Farewell, To Frederick the Great

1 January 1753

[ Tallentyre's Commentary: On the Christmas Eve of 1752 Voltaire, looking out of the window of his Berlin lodgings, beheld a crowd watching a bonfire. "I'll bet that's my Doctor," said he; and, in fact, Akakia it was. That conflagration (which advertised the Diatribe to the four corners of Europe) decided its author to "desert honourably" as soon as might be. On New Year's Day, 1753, at three o'clock in the afternoon he returned to King Frederick the cross and ribbon of the Prussian order bestowed on him and the chamberlain's key, and accompanied them by the following letter. ]

January 1, 1753.

Sire, urged by the prayers and tears of my family, I am compelled to lay my fate at your feet, together with the favours and marks of distinction with which you have honoured me. Only my grief can be as great as the value of all I am renouncing. Your Majesty may rest assured that I shall remember nothing but the benefits conferred on me. Attached to you for sixteen years by many kindnesses: summoned to your side in my old age: my fears of that transplantation, which has cost me much, quieted by the most solemn promises: and having had the honour of living for two and a half years at your side; it is impossible you should deny to me the possession of feelings which have out-weighed in my heart the claims of my country, my king (who is at once my sovereign and benefactor), my family, my friends, and my occupations.
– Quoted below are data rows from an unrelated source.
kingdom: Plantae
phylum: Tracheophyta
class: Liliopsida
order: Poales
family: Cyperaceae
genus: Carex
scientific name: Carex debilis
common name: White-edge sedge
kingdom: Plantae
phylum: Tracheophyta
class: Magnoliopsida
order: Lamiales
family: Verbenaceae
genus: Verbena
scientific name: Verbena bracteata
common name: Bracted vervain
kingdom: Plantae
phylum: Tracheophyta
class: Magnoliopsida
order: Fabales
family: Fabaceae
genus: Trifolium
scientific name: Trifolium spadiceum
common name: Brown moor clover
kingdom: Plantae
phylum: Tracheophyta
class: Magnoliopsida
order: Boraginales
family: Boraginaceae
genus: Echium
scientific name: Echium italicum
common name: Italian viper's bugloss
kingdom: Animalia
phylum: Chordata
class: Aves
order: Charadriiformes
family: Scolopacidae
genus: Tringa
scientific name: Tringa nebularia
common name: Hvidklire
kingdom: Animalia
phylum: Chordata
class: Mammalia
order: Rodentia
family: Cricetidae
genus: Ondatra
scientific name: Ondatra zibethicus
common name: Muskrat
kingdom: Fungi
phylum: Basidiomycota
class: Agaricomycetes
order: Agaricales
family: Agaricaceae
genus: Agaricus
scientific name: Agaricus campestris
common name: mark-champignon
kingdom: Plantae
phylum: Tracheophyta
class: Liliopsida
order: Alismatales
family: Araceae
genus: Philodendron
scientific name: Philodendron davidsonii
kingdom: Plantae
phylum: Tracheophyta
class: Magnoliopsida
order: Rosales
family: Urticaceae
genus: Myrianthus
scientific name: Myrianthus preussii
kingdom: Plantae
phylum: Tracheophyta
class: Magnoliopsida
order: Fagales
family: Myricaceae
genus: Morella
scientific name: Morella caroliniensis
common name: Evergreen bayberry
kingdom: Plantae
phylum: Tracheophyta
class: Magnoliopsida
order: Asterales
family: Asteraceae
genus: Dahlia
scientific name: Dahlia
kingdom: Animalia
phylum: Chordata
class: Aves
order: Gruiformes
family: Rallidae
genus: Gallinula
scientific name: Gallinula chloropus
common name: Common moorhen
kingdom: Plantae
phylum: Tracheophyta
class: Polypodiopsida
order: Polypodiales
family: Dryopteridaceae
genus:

I have lost them all. Nothing remains to me but the remembrance of the pleasant days I have spent in your retreat at Potsdam. After that, all other solitudes will indeed seem melancholy to me. It is, moreover, hard to leave at this season of the year, especially when one is, as I am, the victim of many diseases: and it is harder still to leave you. Believe me, that is the only pain I am capable of feeling at this moment. The French envoy, who has come in as I write this, will bear witness to my sorrow, and will answer for me to your Majesty of the sentiments I shall always retain. I made you my idol: an honest man does not change his religion, and sixteen years of a limitless devo-tion cannot be destroyed by a single unfortunate moment.

I flatter myself that out of so much kindness you will keep at least some feeling of humanity towards me: that is my sole consolation, if consolation I may have.